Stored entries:
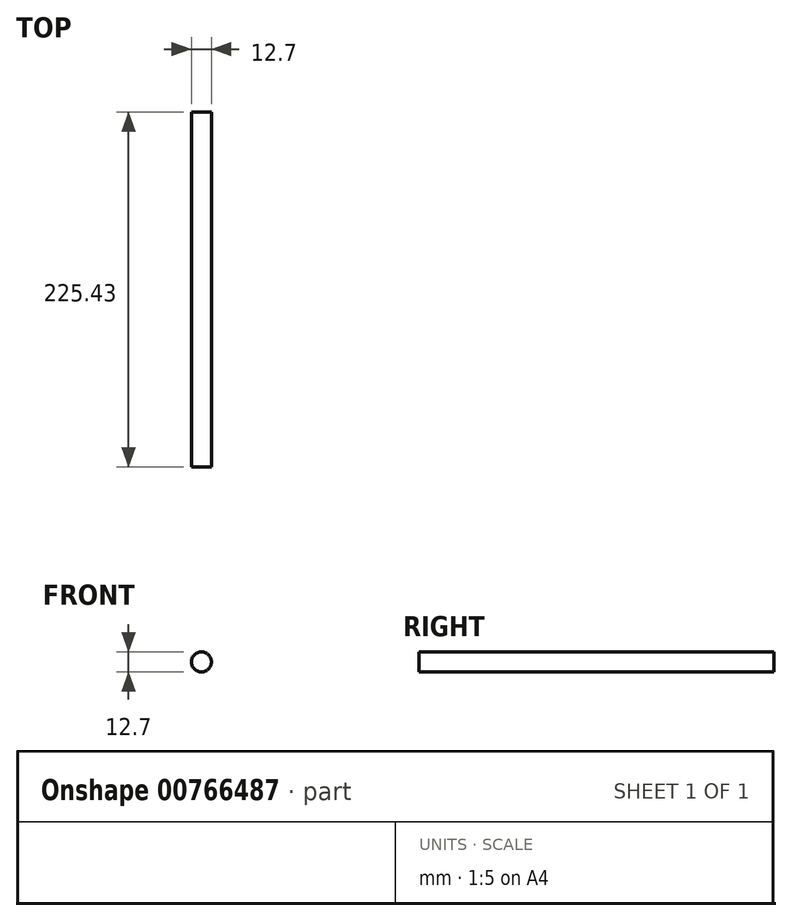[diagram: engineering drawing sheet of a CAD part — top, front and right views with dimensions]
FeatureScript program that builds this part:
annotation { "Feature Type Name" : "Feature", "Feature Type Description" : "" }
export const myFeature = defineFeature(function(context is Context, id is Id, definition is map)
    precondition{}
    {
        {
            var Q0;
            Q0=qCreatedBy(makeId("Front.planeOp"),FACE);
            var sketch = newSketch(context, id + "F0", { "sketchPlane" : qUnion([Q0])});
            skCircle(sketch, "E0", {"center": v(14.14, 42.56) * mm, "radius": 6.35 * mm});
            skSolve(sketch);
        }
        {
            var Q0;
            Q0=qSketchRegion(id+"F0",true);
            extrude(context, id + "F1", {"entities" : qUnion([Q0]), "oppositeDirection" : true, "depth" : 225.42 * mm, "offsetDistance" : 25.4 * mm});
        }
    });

--

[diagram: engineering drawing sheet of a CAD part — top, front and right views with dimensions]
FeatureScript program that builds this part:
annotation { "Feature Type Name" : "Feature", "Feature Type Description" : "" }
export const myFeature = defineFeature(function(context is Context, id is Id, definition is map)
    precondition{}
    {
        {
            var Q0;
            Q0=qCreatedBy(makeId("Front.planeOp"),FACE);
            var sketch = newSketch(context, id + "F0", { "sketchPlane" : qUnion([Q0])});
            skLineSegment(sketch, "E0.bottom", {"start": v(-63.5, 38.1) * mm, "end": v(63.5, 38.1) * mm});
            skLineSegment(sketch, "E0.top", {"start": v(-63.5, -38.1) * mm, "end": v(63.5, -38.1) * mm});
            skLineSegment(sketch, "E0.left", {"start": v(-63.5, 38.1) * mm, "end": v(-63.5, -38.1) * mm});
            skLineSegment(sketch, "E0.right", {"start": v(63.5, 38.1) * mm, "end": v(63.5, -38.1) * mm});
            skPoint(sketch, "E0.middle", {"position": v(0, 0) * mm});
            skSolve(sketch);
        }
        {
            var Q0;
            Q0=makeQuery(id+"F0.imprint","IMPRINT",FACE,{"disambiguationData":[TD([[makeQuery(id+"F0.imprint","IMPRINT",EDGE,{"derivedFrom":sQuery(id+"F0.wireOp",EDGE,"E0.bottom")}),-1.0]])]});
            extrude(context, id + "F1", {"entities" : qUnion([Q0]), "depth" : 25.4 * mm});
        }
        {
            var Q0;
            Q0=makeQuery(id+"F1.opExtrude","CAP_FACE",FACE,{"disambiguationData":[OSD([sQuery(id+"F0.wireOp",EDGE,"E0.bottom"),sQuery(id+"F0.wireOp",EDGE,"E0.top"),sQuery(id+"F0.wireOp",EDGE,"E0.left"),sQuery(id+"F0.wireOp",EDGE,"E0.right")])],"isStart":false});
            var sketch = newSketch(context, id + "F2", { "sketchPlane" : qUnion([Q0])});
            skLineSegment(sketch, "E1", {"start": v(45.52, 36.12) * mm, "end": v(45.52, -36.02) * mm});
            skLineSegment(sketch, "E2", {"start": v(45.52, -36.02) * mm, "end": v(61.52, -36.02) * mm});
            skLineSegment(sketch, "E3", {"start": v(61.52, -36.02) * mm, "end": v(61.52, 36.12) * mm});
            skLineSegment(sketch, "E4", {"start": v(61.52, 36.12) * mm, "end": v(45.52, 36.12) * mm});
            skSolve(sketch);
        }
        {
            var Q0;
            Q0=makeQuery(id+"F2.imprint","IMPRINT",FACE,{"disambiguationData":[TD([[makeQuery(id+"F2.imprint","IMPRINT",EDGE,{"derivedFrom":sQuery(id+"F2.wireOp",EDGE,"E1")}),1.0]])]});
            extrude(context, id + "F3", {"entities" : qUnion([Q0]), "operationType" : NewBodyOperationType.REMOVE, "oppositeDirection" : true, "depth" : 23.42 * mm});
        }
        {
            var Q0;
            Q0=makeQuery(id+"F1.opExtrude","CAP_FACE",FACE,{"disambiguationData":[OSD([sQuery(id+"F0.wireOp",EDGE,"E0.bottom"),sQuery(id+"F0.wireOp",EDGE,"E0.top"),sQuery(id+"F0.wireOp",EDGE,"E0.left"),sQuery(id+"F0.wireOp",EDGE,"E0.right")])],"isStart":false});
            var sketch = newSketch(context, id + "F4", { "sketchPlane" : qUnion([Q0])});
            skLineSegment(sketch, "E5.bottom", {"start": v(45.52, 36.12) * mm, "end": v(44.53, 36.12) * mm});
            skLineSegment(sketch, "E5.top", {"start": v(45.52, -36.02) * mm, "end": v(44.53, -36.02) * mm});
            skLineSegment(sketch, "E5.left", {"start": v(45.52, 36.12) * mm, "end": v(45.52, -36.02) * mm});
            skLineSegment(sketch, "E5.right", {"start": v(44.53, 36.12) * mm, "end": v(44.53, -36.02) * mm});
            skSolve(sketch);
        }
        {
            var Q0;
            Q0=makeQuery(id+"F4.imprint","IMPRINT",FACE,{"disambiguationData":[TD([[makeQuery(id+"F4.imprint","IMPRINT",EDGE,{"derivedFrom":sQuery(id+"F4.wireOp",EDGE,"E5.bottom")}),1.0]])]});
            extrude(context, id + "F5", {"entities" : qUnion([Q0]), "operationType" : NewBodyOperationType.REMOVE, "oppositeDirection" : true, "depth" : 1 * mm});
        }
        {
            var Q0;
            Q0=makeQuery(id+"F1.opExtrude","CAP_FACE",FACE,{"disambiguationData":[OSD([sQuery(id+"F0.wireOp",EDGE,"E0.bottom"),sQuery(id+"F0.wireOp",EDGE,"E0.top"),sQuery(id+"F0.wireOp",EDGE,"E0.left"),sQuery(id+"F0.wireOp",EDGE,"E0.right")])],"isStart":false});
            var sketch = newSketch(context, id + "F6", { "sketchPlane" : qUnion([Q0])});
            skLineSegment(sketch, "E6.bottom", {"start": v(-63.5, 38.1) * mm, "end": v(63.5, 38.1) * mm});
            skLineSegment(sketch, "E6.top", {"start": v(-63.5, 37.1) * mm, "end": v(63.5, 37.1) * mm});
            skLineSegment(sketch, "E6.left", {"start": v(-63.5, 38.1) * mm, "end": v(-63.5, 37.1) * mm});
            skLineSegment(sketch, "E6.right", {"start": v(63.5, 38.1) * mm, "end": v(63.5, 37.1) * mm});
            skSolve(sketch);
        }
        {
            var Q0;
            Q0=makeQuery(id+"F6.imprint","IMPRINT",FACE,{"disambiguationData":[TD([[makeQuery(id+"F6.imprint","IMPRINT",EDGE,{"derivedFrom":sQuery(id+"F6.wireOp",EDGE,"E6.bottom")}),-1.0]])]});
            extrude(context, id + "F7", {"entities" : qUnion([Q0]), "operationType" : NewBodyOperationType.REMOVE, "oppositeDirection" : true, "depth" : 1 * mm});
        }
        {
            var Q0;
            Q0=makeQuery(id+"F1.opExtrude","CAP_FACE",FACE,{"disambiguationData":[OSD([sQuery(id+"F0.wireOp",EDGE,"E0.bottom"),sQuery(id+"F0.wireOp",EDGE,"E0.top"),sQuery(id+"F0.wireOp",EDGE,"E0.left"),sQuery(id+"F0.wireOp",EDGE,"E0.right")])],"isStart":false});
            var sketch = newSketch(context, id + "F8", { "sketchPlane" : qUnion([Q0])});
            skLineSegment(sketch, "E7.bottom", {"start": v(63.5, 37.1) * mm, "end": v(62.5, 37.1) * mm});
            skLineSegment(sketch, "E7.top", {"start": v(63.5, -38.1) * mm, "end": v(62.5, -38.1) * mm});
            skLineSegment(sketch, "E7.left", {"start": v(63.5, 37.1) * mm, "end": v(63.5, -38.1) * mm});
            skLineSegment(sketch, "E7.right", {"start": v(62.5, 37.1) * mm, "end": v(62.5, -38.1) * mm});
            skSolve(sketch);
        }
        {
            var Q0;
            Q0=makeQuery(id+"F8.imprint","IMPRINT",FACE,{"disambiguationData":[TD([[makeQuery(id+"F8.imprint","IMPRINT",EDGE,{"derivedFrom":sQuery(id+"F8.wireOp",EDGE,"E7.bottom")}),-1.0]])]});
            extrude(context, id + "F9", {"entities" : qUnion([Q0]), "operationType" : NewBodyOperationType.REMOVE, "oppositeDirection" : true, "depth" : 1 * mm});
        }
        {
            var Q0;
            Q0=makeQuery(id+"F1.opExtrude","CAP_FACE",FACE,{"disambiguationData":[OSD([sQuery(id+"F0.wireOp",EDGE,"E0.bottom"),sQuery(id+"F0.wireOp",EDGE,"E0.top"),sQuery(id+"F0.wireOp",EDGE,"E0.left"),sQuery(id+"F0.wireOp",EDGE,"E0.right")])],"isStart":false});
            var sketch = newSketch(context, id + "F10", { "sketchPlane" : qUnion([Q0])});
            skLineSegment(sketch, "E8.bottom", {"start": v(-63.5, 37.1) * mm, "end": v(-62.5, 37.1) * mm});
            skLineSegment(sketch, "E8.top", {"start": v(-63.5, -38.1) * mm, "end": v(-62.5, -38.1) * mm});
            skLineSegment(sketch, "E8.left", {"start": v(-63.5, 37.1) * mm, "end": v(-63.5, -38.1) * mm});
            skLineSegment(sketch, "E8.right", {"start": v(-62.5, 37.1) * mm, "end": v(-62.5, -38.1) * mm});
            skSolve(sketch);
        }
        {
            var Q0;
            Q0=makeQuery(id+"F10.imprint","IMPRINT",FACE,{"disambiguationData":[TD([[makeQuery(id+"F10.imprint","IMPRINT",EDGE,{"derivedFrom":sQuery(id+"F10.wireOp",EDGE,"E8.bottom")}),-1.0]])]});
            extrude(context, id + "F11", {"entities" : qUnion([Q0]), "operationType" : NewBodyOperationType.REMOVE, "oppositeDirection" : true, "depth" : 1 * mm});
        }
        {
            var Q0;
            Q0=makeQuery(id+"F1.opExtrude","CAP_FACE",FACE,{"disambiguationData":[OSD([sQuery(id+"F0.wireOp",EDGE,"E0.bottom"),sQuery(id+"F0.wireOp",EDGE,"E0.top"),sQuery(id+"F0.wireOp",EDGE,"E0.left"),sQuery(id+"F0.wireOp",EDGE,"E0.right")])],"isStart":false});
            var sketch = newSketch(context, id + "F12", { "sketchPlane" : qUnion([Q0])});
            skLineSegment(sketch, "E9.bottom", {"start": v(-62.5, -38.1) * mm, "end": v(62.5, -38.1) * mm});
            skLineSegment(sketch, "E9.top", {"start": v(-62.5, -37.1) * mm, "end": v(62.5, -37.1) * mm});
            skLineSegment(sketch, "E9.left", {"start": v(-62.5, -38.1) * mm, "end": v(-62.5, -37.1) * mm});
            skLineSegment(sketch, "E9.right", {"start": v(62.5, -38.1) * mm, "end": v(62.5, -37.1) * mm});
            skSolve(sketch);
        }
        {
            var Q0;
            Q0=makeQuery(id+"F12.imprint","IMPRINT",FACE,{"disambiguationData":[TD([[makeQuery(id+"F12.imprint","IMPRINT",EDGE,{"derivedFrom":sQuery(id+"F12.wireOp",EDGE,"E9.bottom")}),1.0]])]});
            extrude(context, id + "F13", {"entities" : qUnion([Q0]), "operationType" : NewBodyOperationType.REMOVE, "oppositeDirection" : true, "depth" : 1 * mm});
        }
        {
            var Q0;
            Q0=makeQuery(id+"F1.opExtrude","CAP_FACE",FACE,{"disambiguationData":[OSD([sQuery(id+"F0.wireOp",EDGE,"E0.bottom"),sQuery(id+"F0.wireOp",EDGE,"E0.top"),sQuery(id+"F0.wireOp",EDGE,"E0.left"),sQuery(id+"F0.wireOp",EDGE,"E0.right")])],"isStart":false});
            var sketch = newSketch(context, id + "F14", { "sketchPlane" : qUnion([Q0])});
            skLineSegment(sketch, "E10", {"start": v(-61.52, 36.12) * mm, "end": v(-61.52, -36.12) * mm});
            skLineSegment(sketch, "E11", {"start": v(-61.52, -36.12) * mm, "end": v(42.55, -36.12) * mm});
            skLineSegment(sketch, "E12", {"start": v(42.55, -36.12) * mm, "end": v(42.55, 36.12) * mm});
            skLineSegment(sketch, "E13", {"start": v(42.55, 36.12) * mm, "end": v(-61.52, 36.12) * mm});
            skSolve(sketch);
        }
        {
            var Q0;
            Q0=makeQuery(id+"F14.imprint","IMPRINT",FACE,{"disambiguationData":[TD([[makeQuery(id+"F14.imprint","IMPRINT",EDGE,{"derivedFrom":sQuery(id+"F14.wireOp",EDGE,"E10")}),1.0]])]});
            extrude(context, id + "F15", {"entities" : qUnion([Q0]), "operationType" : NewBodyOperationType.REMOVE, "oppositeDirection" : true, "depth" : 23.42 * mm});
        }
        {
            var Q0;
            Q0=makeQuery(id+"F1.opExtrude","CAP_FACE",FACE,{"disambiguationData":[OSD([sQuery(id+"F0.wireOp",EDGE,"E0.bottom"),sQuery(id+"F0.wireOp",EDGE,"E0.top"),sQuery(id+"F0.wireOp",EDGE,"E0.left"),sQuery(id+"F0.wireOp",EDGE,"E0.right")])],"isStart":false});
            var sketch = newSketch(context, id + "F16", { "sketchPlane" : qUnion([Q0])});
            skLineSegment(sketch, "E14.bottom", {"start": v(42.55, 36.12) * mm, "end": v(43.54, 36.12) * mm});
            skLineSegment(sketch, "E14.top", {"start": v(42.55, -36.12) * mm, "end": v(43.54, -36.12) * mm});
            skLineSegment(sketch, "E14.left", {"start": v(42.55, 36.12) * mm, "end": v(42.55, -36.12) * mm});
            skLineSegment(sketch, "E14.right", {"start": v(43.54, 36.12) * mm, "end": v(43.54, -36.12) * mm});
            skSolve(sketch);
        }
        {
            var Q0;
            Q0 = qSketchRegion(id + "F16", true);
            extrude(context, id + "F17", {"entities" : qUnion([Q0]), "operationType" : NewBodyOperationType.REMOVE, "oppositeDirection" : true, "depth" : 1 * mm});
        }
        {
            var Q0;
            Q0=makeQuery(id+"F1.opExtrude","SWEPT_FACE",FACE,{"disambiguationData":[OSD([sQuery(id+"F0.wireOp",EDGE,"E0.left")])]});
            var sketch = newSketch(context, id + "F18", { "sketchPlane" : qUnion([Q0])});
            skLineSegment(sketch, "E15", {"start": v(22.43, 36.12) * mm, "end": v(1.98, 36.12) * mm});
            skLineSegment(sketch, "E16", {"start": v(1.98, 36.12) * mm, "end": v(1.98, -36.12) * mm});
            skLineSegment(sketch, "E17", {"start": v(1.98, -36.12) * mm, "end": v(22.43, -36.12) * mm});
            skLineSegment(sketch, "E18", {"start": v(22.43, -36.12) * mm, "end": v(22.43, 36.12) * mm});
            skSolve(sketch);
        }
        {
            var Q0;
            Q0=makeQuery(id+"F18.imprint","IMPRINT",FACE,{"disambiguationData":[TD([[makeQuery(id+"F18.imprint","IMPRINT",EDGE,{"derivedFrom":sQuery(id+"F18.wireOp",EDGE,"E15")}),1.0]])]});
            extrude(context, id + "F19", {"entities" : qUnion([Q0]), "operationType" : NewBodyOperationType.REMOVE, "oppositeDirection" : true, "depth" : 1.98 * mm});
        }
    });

GIVEN PROBLEM -> How many lines in the records above contain the string "operationType"? Reply with the number alone.

ANSWER TO THE EXERCISE -> 9